}

Sunday, February 28, 2021

Shearing time

Last week, the dogs were shorn again. Neither one likes it, but sometimes it’s the only way to do it. Like when they’ve been neglected, for example. Jake always gets over it fairly quickly, but Leo? He becomes neurotic for about a week. Next week they should both be back to normal.

The dogs both needed grooming for quite some time, but so did Sunny. I didn’t want to groom her because she was so unhealthy, and because she’d look even worse after: She was nothing but fur and bones her last few months. But the bigger truth is, I was so wrapped up in caring for her (and worrying about her), that I just didn’t have any room in my head to figure out how to get the other two groomed.

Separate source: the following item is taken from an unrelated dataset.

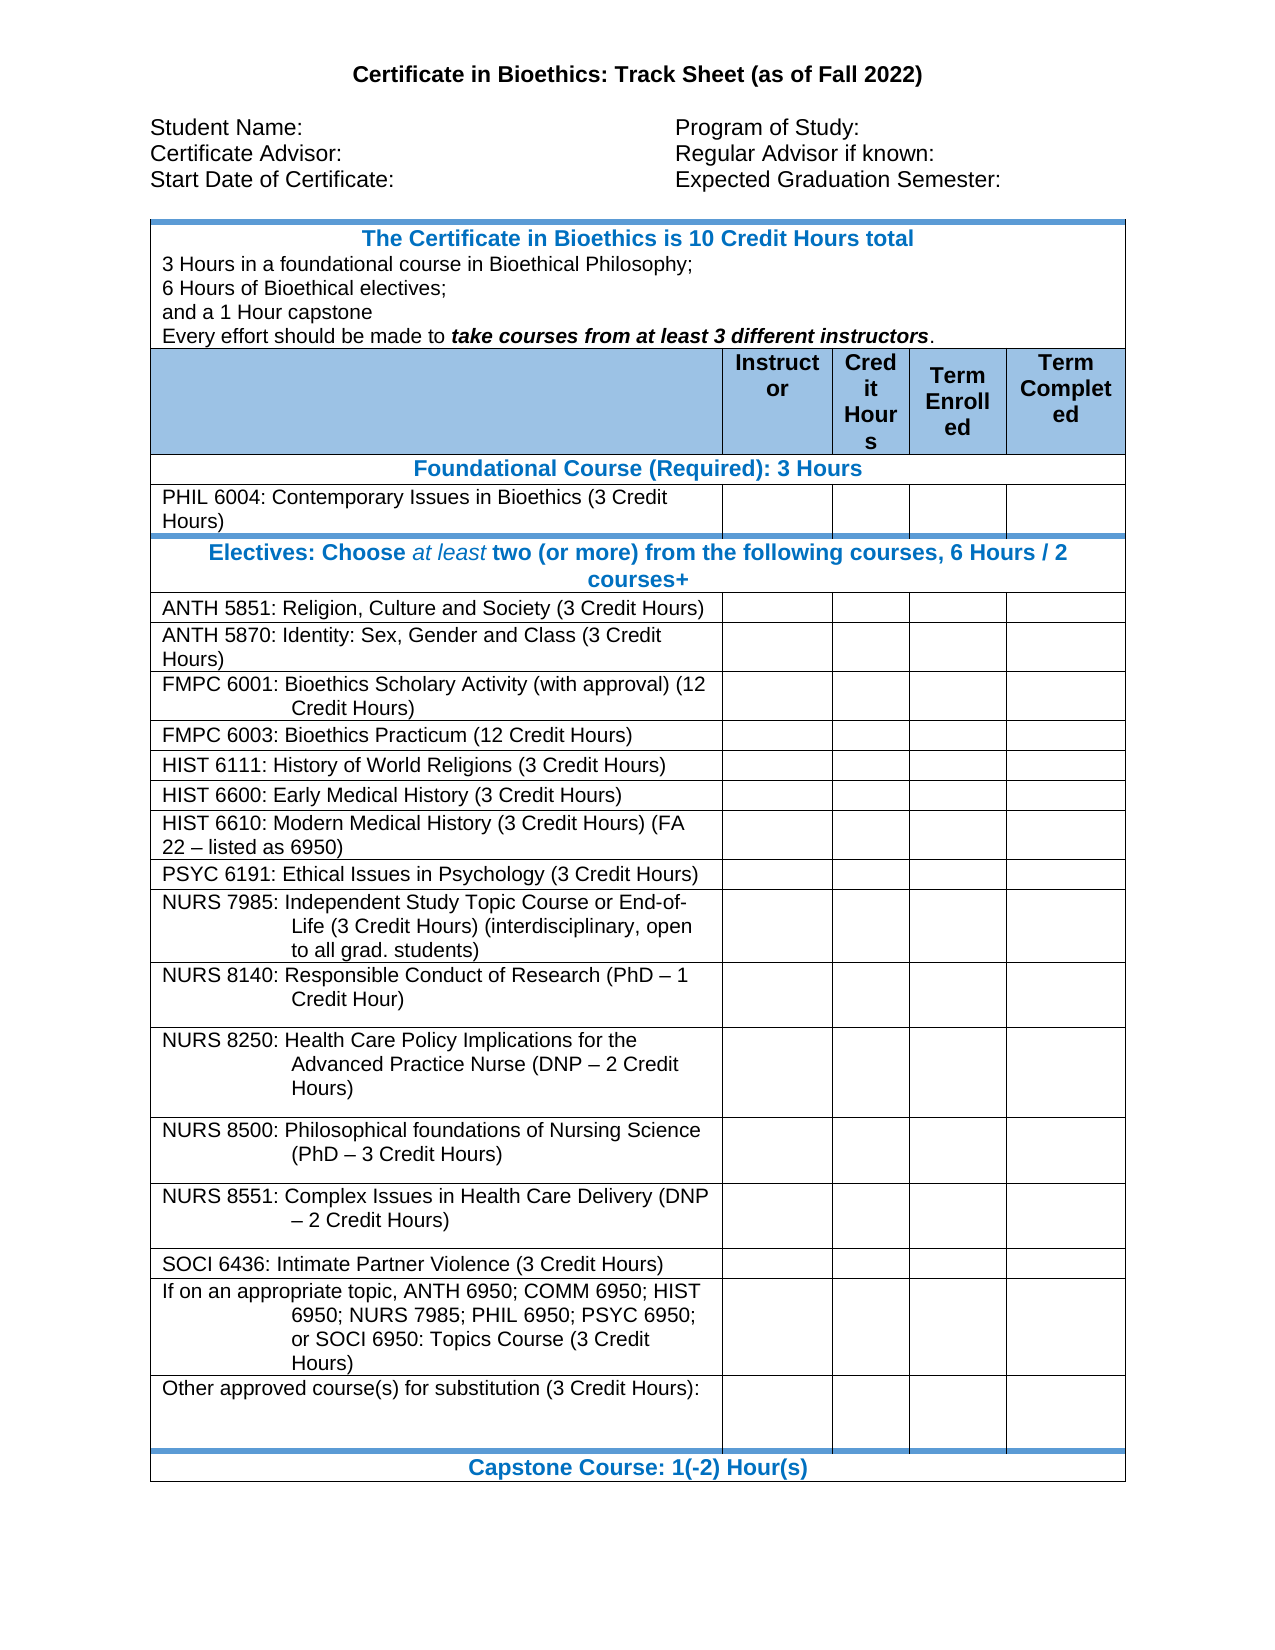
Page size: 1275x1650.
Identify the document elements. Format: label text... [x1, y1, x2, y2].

I knew I couldn’t leave Sunny at home alone while the other two were done because she’d become a bit more emotionally needy as her disease progressed. Ordinarily, if I wasn’t there, Jake and Leo were. So, I could get a dog sitter to stay with her all day, or I could get a mobile groomer to come to the house. This latter one is a good idea because Leo gets car sick, and their usual groomer is now located about an hour and a half away. It was all too difficult for me to figure out while I was so focused on caring for Sunny.

Sunny died before I could resolved the dilemma, and instead my cousin-in-law arranged for us to take Jake and Leo, her dog, and a friend’s dog all together to be groomed. We’d have a human day out while they were at the doggie beauty parlour. She drove so I could hold Leo the whole way: My mother-in-law and I accidentally found out that if someone holds Leo, he doesn’t get car sick. It worked.

My cousin-in-law and I went to Te Aroha first and had a late breakfast, wandered around a little bit, then headed off to the larger town of Morrinsville. There we had a coffee and wandered around the shops. I also took a photo of one of the many cow statues in town, and I also posted one with me and of the more unusual cow statues. I originally planned on sharing them here, too, but—yeah, this time getting away from me thing is really, really common.

At any rate, we picked up the dogs pretty much on time and headed back to Hamilton. One of my sisters-in-law requested before and after photos, and those are above. Jake always looks so much older after he’s been shorn, but not so much when his fur is a bit longer.

Leo always looks like a completely different dog after he’s shorn. I don’t mind—his fur grows out soon enough. But when he gets groomed—shorn in particular—he’s neurotic for around a week afterward: Running from one end of the house or the other, hiding under the bed or under a pillow on a sofa (photo below), jumping up in my lap in any chair I happen to be in (and sleeping there for hours if I let him), and often compulsively licking himself (usually his forearm). This usually takes about a week to go away, so by the middle of this coming week, he should be back to normal (he’s part way there already).

I’d like to have a go at maintaining their look, but I don’t know how that’ll go. Jake will let me, but he can’t stand for very long anymore, and Leo—well, the very last time Nigel and tried to groom him he bit us both and drew a little blood. He’s mellowed since then (I think he was two at the time), but he doesn’t like me to trim the hairs over his eyes when they get too long, so I’m not optimistic this idea will work.

Instead, I’ll probably need to get them trimmed professionally, and I’ll do it much sooner this time. The last time I had them all trimmed was in June, not long after a lot of Sunny’s teeth were removed. That’s an unusually long time between groomings, but just like late 2019, whne they were also were also way overdue, there were extenuating circumstances that delayed me getting them.

Still, they’re shorn, and that will make it easier to maintain them, whoever does the actual grooming. That’s the main thing.


2 comments:

Roger Owen Green said...

This reminds me of that story about the sheep that hadn't been shorn in years, from which 78 pounds of wool was retrieved.

Arthur Schenck said...

Yep, and there was recently one in Australia, too.